Когда я родился, родители переезжали каждый месяц. Один месяц – один город. И у большинства их коллег было то же самое. Естественно, про школу, про приличное образование говорить бессмысленно. Цирковые дети болтались вместе с родителями и, само собой, нигде, кроме цирка, они работать уже не могли, они были обречены на это с детства. Но у их родителей не было другого выхода, кроме как возить детей с собой. А у нас была комната в Москве и бабушка, которая могла со мной сидеть.
Я вырос в окружении замечательных людей – у нас была самая большая комната в коммуналке, и туда часто приходили разные интересные дяди и тети, как я их воспринимал. Я их так и вспоминаю – дядя Витя Некрасов, дядя Булат Окуджава, тетя Белла Ахмадулина и т. д. Были 60-е годы, оттепель, все были куражливые, смелые, все поющие, читающие – это было роскошно. Гости сидели до четырех ночи, и для нас с моим двоюродным братом главное было, чтобы про нас забыли, и тогда мы сидели тихо в уголке и просто впитывали впечатления.
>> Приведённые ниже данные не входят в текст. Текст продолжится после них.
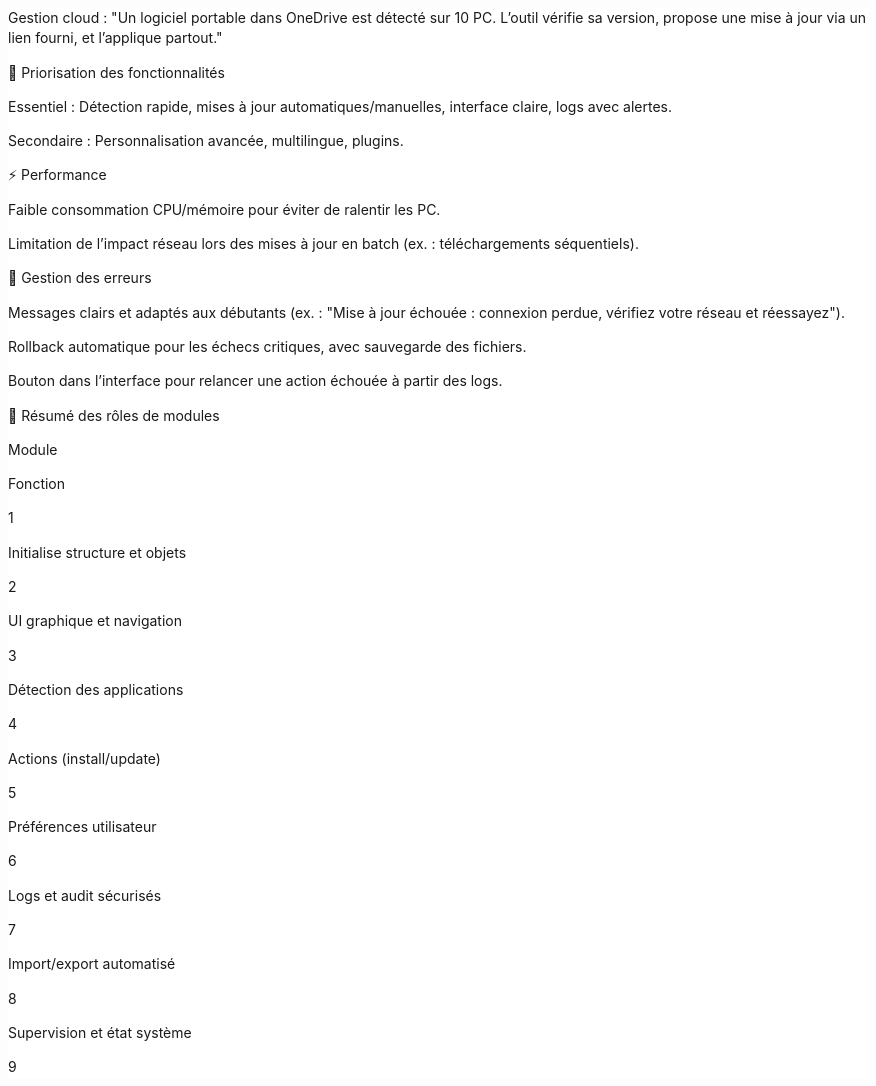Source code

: Gestion cloud : "Un logiciel portable dans OneDrive est détecté sur 10 PC. L’outil vérifie sa version, propose une mise à jour via un lien fourni, et l’applique partout."

🎯 Priorisation des fonctionnalités

Essentiel : Détection rapide, mises à jour automatiques/manuelles, interface claire, logs avec alertes.

Secondaire : Personnalisation avancée, multilingue, plugins.

⚡ Performance

Faible consommation CPU/mémoire pour éviter de ralentir les PC.

Limitation de l’impact réseau lors des mises à jour en batch (ex. : téléchargements séquentiels).

🚨 Gestion des erreurs

Messages clairs et adaptés aux débutants (ex. : "Mise à jour échouée : connexion perdue, vérifiez votre réseau et réessayez").

Rollback automatique pour les échecs critiques, avec sauvegarde des fichiers.

Bouton dans l’interface pour relancer une action échouée à partir des logs.

🧾 Résumé des rôles de modules

Module

Fonction

1

Initialise structure et objets

2

UI graphique et navigation

3

Détection des applications

4

Actions (install/update)

5

Préférences utilisateur

6

Logs et audit sécurisés

7

Import/export automatisé

8

Supervision et état système

9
Меня часто расспрашивают, как я снимался в фильме «Бриллиантовая рука». Если честно – да никак. Просто по сценарию нужен был мальчишка, тощий, белобрысый, а я болтался под ногами на площадке; поэтому кастинга никакого не было. Там играть-то что? Меня отец позвал, сказал: «Дядя Леня расскажет тебе, что делать». Дядя Леня Гайдай рассказал – я сделал, хоть и не с первого раза, потому что никаких актерских навыков не было.
Я вообще никогда не хотел быть артистом. Зачем вообще идут в актеры? Первая причина – внешняя. Популярность, поклонники, цветы, желание себя показать. А я никогда не стремился к публичности. Вторая причина – подспудная, главная, основная – сознание того, что ты можешь сказать людям что-то, чего они не знают. И ты хочешь и можешь с ними поделиться. Так же и художник, поэт, писатель пишут не потому, что они могут писать, а потому, что они не могут не писать. У меня такой тяги что-то сказать людям со сцены или с экрана нет, а когда ее нет, нет смысла и пыжиться.
В итоге, когда я окончил школу, никто не знал, чего я хочу, а сам я хотел только одного – чтобы от меня все отстали, не мешали играть на гитаре и не морочили голову. В семье началась тихая паника – непонятно было, куда меня девать. Пришлось исходить из объективных реалий – физико-математические и естественные факультеты отпали в полуфинале, потому что физику я любил, а химию и математику просто не понимал. Тут спасибо моим школьным учителям, они поверили, что я не придуриваюсь, а действительно не понимаю. Я и химия – несовместимые вещи. Я мог выучить формулы и теоремы наизусть, как стихи, но забывал их через десять минут. А стихи, кстати, помнил, я и сейчас знаю наизусть множество стихов и не меньше пятисот песен. Еще я хорошо писал сочинения, потому что бабушка приучила меня читать, и в старших классах у меня было ощущение, что я прочел гораздо больше, чем моя учительница по литературе. В наших спорах, дискуссиях она просто терялась и в десятом классе называла меня интеллектуальным хулиганом.
В конце концов, благодаря советам друзей семьи, меня, с учетом всего этого, решили отправить на журфак. Не знаю, как сейчас, но в те времена он давал очень хорошее гуманитарное образование. Там была совершенно роскошная школа русского языка, замечательная кафедра литературы – и зарубежной, и русской. Поэтому я там очень много узнал. Да, там были кафедры марксистско-ленинской философии и политэкономии социализма и капитализма, и теория и практика партийной советской печати, но это было параллельно. Главное – там прекрасно преподавали русский язык.